SELECTED PASSAGE>
= Beginning of Section =
Execution of the Experiment
Procedure
Figure 2 depicts the execution of the experiment. After a brief introduction, participants signed an informed consent form stating that participation is voluntary and that they had the liberty to withdraw at any stage during the experiment, without reason or penalty. This research complied with the American Psychological Association Code of Ethics and was approved by the Norwegian Centre for Research Data reference number 986652. Informed consent was obtained from each participant. Participants were briefed on the experimental procedure, what was expected of them, and the HMI used in the experiment. A practice session was performed to familiarise the participants of the execution of the experiment, including stimuli and questionnaires. After this, the experiment commenced, and the experimental trials and measurements were performed. Two trials were performed that were identical in set up, but with new traffic situations to avoid familiarisation. After the trials, the pairwise comparisons, as part of the workload measurements, were performed, and a semi-structured interview was conducted. Depending on the participant’s progress, the entire experiment lasted between one and 2 hours and the experimental trials between 10 and 30 minutes each. An illustration of the procedure for the experiment.
Experimental Tasks
Participants took the role of a supervisor of a ship equipped with an autonomous CAGA system. They were tasked with observing and understanding a traffic situation depicting own ship in conflict with a target ship and own ship’s proposed solution to resolve it. Once the participant felt they had sufficiently understood the situation, including the system’s solution, they were to press a button on the keyboard after which the screen was blanked, and questions were presented concerning SA and mental workload. To provide participants with a sense of urgency, participants were told they had a 90 second time limit to evaluate the traffic situation after which the radar image would disappear automatically. However, in practice, there was no time limit imposed by the researchers to avoid a ceiling effect in the measurements. No time keeping device was available to the participants. Once the questions were answered, the participant pressed a key to continue, and a new traffic situation was shown. This process was repeated until all traffic situations for all experimental conditions were completed.
The traffic situations were developed by a licensed navigator and reviewed by two independent, and licensed navigators (see Van de Merwe et al. (2023a) for further details). The traffic situations were created on a desktop simulator at a maritime education and training institution. Each traffic situation was configured such that they represented a potential collision situation involving own ship and one other vessel in either a head-on-, crossing-, or overtaking situation. To avoid familiarisation with the traffic situations, multiple variations were developed including conflict situations in coastal- and confined waters, restrictions in target ship’s ability to manoeuvre, and own ship as a stand-on vessel (IMO, 1977). However, to ensure equivalence in difficulty between the situations, they only consisted of one-to-one ship encounters. This meant that, although traffic situations could depict multiple ships, own ship was only in conflict with one other target ship. As such, traffic situations were created with variations in terms of type of conflict situation (head-on, crossing, overtaking/overtaken), who has right of way (own ship is the give-way vessel or the stand-on vessel), type of relevant avoidance actions proposed by the CAGA system (route- and/or speed change), and any restrictions in target ship manoeuvrability (restricted in ability to manoeuvre). In total, 20 unique traffic situations were used for the experiment: four for the familiarisation phase, eight for trial one and eight for trial two, that is, 16 situations for the experimental trials in total. For readers interested in the traffic situations and their configurations, a table is made available as Supplemental Material on the journal’s web site.
= End of Section =
STORED DATA>
= Beginning of Section =
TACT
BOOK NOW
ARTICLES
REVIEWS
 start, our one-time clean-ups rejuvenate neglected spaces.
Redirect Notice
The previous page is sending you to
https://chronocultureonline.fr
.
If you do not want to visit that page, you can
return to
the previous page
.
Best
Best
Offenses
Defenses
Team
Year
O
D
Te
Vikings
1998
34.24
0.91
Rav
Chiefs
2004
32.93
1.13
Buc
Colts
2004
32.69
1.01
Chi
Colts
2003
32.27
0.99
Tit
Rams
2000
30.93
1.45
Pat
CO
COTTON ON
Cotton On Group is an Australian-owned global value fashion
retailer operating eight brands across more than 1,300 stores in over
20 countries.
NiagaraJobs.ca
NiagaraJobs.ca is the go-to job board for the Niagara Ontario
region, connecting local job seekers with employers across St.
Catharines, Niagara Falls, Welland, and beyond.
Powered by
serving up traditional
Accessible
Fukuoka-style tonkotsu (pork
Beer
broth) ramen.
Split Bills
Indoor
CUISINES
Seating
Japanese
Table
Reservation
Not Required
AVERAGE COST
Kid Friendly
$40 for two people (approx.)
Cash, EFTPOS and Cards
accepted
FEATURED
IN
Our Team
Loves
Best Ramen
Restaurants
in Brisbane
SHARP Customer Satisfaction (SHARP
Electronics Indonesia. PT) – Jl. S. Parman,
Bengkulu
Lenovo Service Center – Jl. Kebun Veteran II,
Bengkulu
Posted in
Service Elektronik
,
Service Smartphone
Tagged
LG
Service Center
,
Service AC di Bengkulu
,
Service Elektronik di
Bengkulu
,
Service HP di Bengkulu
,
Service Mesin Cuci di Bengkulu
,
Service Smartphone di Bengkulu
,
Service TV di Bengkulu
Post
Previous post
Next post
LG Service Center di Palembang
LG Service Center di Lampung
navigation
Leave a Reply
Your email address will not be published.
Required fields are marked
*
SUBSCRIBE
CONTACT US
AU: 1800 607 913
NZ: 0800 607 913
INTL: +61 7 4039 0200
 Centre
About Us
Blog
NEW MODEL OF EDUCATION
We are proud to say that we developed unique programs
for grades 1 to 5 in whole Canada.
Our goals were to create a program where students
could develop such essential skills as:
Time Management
= End of Section =
WHAT THIS EXERCISE ASKS>
- a) Answer these from the experiment description, one line each:
(i) What time limit were participants told they had to evaluate a traffic situation?
(ii) Who reviewed the traffic situations after they were developed?
(iii) How many unique traffic situations were used in total?
- b) Does each statement agree with the experiment description? Answer yes or no and quote the words that decide it.
(i) Participants had a time keeping device during the trials.
(ii) The traffic situations were created on a desktop simulator.
(iii) Both trials used the same traffic situations.
The records were taken from a different source.

RESPONSES PER TASK>
- a)
(i) 90 seconds
(ii) Two independent, licensed navigators
(iii) 20

- b)
(i) No: "No time keeping device was available to the participants."
(ii) Yes: "The traffic situations were created on a desktop simulator at a maritime education and training institution."
(iii) No: "Two trials were performed that were identical in set up, but with new traffic situations to avoid familiarisation."